> [Challenge]: Rewrite every line of the data below as a single numbered list, omitting blank lines and leaving the pictures out.

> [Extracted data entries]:
— Start —

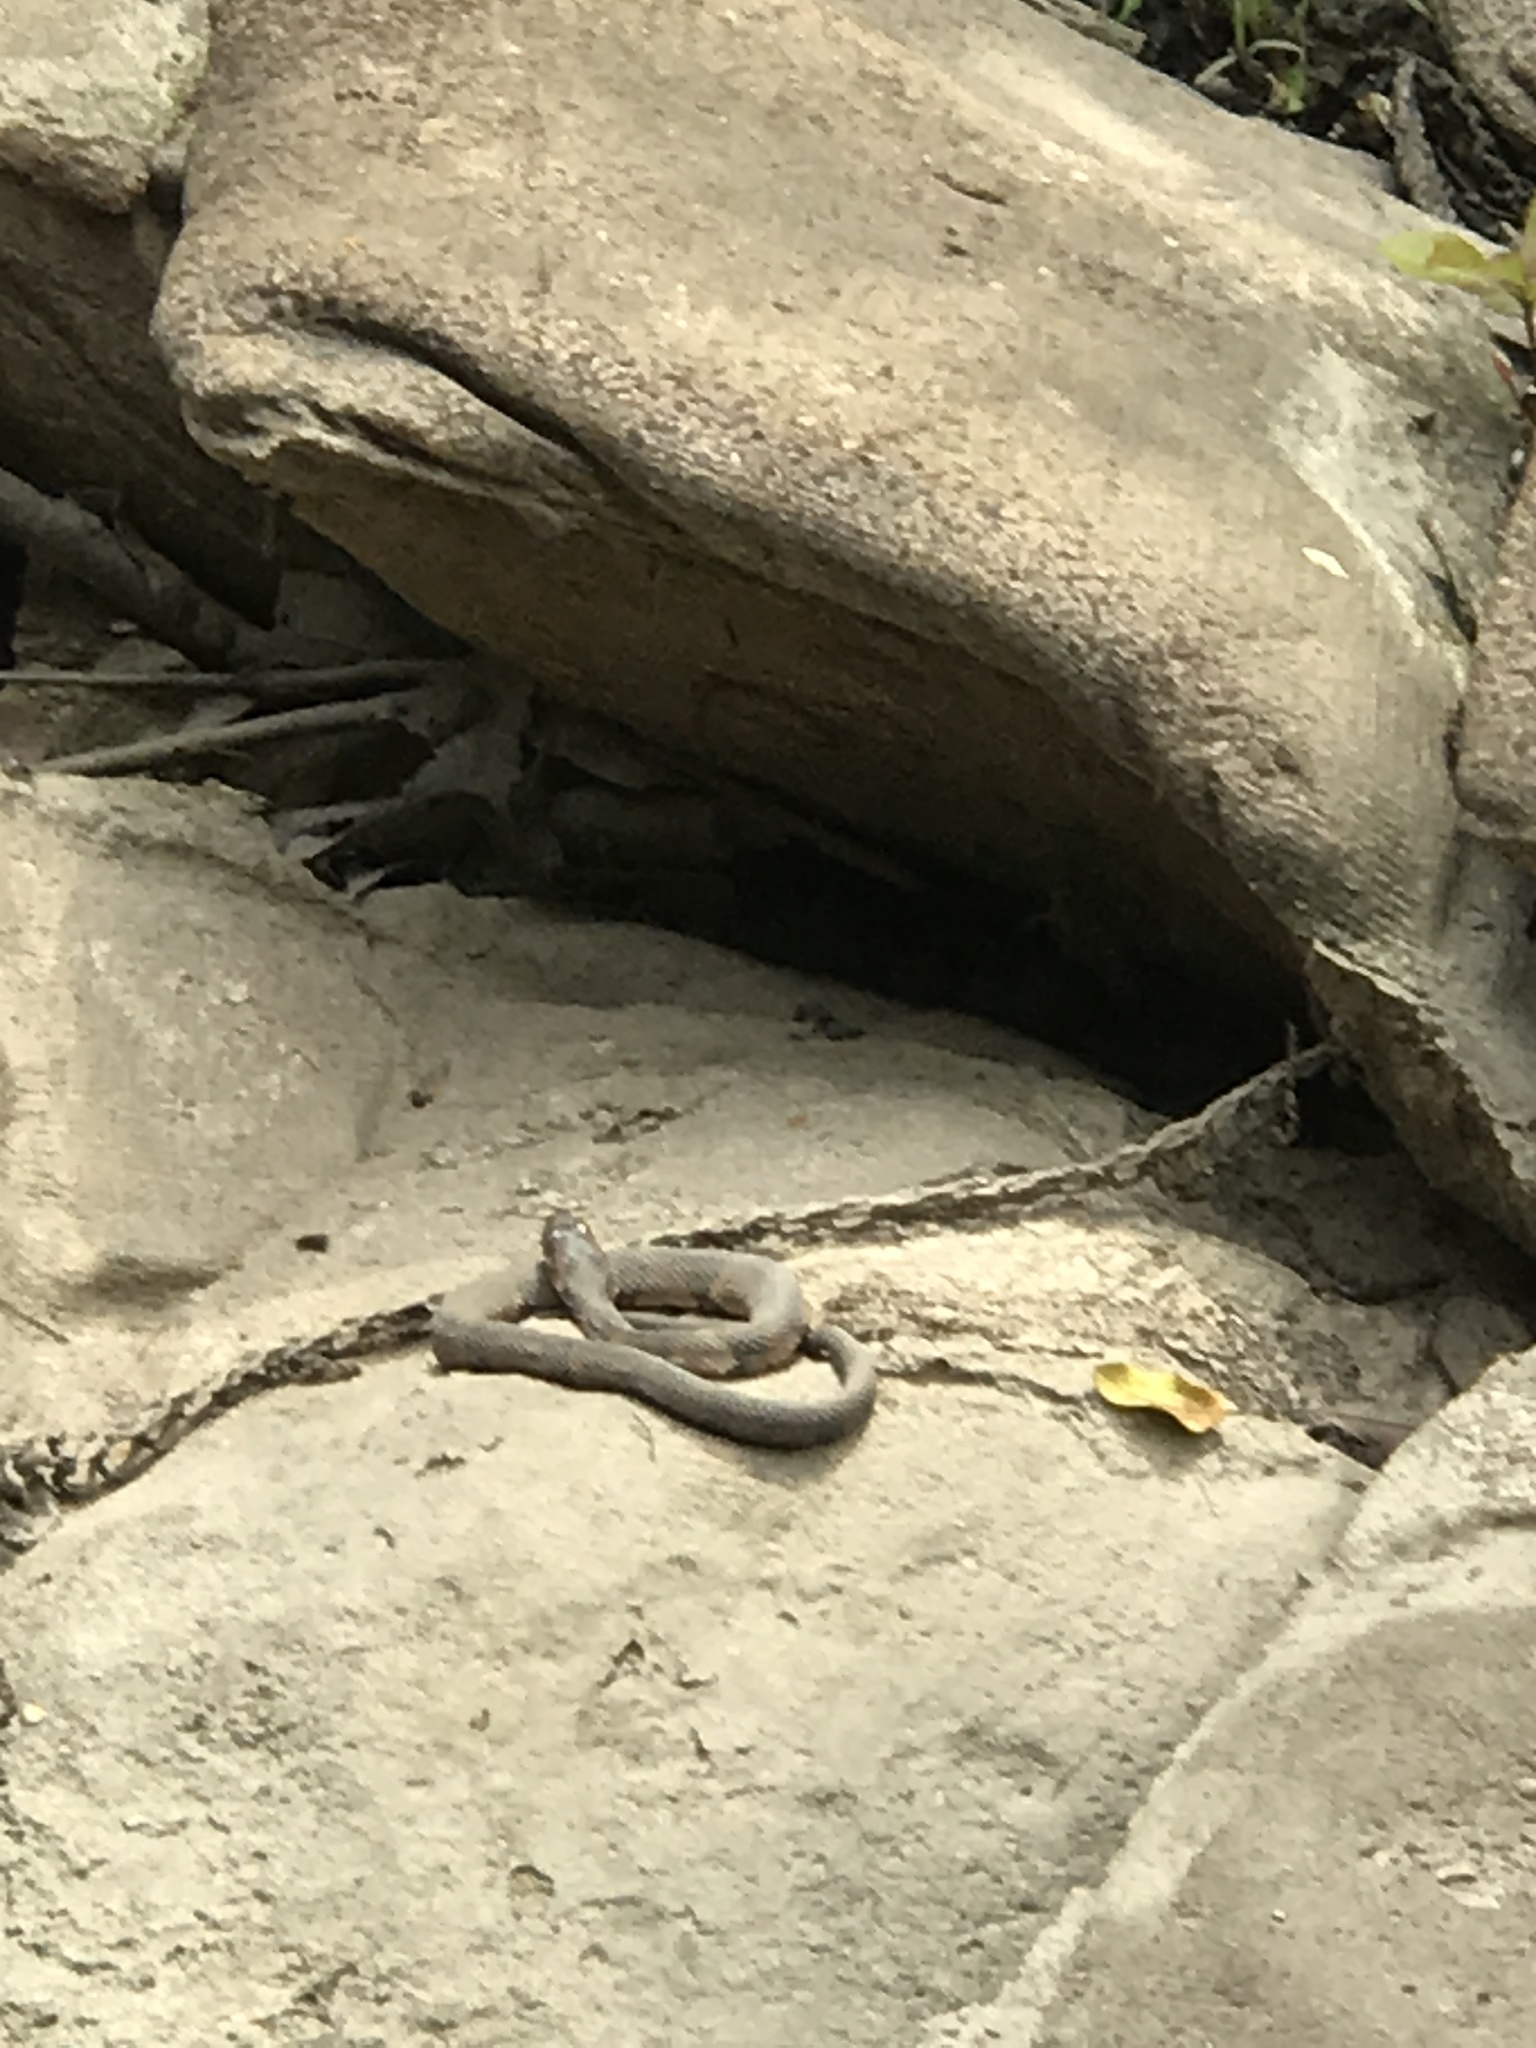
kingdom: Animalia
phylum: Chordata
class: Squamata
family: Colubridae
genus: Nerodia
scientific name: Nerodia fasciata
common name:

— End —

> [The result]:
1. kingdom: Animalia
2. phylum: Chordata
3. class: Squamata
4. family: Colubridae
5. genus: Nerodia
6. scientific name: Nerodia fasciata
7. common name:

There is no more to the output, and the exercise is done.